**TEXT EXCERPT:**
Time series data integration at scale

Introduction

Though most of us rarely if ever use the phrase “time series data” in our daily lives, we use the concept all the time. On the most basic level, we do it whenever we make a decision based on past experience: Should I buy this plane ticket now? Is this a good city to live in? Will this be a good market for my product? And although today “data-driven decision making” is prominent to the point of cliche, that too is nothing new: 5,500 years ago the Sumerians used clay tablets to track what today we refer to as economic development (trade deals, prices, harvests, etc.). Now, we are creating about 2.5 billion gigabytes of data daily, equal to 2.5 million fully-loaded 1-Terabyte iPads.

Why has the world gone so crazy about data?

One reason: More data means better models, which ideally means better decisions. After all, behind even what may seem to be the simplest of decisions, many questions need answering: What’s the current state of the world? How’d we get there? What might happen next? Time series data lets us nail down critical reference points, and the more the better—but that creates a new problem: The mountains of data we generate today can actually lead to complicated, contradictory, or faulty models and forecasts, which can make it harder and riskier to make informed decisions. This is where Knoema comes in.

**ITEMS:**

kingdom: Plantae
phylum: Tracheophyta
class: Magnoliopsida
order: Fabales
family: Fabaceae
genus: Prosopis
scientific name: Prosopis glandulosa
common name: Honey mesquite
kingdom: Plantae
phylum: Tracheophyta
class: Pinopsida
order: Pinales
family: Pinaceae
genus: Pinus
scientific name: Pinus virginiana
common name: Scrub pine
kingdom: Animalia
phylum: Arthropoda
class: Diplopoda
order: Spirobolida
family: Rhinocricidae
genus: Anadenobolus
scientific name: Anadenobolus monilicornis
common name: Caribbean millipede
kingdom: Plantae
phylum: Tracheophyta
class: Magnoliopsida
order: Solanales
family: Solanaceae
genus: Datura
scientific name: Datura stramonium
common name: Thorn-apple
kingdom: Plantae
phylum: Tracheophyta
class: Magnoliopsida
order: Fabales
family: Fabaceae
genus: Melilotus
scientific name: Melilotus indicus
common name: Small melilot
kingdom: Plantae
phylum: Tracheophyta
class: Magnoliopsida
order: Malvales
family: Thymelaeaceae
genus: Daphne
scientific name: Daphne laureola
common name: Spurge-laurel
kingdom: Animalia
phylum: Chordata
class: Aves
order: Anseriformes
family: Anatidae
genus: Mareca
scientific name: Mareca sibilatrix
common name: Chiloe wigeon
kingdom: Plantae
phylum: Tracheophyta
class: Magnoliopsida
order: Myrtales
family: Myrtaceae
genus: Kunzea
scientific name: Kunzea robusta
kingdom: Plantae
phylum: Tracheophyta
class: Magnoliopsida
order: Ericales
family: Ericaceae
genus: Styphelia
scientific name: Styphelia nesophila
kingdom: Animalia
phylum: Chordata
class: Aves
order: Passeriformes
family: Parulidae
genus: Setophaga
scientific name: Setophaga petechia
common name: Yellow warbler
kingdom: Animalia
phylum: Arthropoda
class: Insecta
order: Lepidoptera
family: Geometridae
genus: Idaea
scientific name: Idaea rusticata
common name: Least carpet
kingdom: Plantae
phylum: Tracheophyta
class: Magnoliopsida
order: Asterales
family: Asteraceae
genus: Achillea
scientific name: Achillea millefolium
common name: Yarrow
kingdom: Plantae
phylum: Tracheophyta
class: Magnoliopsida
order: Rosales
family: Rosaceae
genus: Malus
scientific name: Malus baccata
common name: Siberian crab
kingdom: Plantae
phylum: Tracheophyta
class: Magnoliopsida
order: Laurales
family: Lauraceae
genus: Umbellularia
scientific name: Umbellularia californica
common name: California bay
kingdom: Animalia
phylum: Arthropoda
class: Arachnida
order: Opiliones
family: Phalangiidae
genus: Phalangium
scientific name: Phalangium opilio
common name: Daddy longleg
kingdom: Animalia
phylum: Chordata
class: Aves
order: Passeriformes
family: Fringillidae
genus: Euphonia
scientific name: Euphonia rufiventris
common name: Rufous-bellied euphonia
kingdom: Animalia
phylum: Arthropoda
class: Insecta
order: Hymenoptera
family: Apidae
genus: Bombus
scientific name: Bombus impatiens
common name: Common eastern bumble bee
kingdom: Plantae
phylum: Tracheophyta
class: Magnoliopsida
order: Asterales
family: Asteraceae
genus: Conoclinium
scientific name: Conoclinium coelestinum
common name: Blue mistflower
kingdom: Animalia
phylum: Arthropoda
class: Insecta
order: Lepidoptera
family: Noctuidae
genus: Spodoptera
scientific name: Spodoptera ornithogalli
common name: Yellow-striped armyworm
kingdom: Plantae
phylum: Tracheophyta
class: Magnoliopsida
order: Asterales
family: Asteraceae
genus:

**GIVEN TASK 1:**
According to the time series article, what did the Sumerians use 5,500 years ago to track economic development?
**GIVEN TASK 2:**
In the time series article, change "clay tablets" to "stone tablets" in the stretch from "Introduction" through "fully-loaded 1-Terabyte iPads.".
**GIVEN TASK 3:**
Write what follows the final sentence of the time series article.
The items have no connection to the time series article.

**WRITTEN RESPONSE 1:**
Clay tablets.

**WRITTEN RESPONSE 2:**
Introduction

Though most of us rarely if ever use the phrase “time series data” in our daily lives, we use the concept all the time. On the most basic level, we do it whenever we make a decision based on past experience: Should I buy this plane ticket now? Is this a good city to live in? Will this be a good market for my product? And although today “data-driven decision making” is prominent to the point of cliche, that too is nothing new: 5,500 years ago the Sumerians used stone tablets to track what today we refer to as economic development (trade deals, prices, harvests, etc.). Now, we are creating about 2.5 billion gigabytes of data daily, equal to 2.5 million fully-loaded 1-Terabyte iPads.

**WRITTEN RESPONSE 3:**
What We Do – What We do Not

Knoema currently provides the most comprehensive integrated database of global data in the world. At the moment, we host more than 2.8 billion time series and 24,000 datasets published by more than 1,200 sources.

Yet, as not all data is created equal, Knoema takes on the tasks of structuring, validating, transforming, and maintaining data. Once we feel confident in our data, we then need to integrate it into a single platform to make it understandable, accessible and, above all, usable.

So at the risk of oversimplifying it, Knoema specializes in conflict resolution: our proprietary data management system pulls data from more than 1,000 sources, automatically validates it, and presents it in a single, smooth platform where all datasets are matched and uniformly formatted. We can also arrange customized datasets to support specific analytic projects and support an array of languages, including some outside the core U.N. languages.

What we do not do is nearly equally as important – we do not alter the data published by sources. The variables, units of measure, metadata and more are published on Knoema as is from the sources. This means you can be assured that what we publish mirrors that of the sources to every extent possible, and we provide a direct citation back to the original source data so you can verify at any time.

The Challenges of Creating the Knoema Database

Again, the mantra: Not all data is created equal. “Difficult” data—often locked in complex workbooks, scattered across multiple PDFs, or obscured behind arcane single-language systems—requires experience and ideally topical and/or source familiarity, which Knoema data engineers bring to the table. And even “friendly” data (accessible from comprehensive, modern APIs) isn’t always usable. It sometimes demands streamlining and standardization before clients can have quick, direct access. Here are a few of the most common challenges we encounter.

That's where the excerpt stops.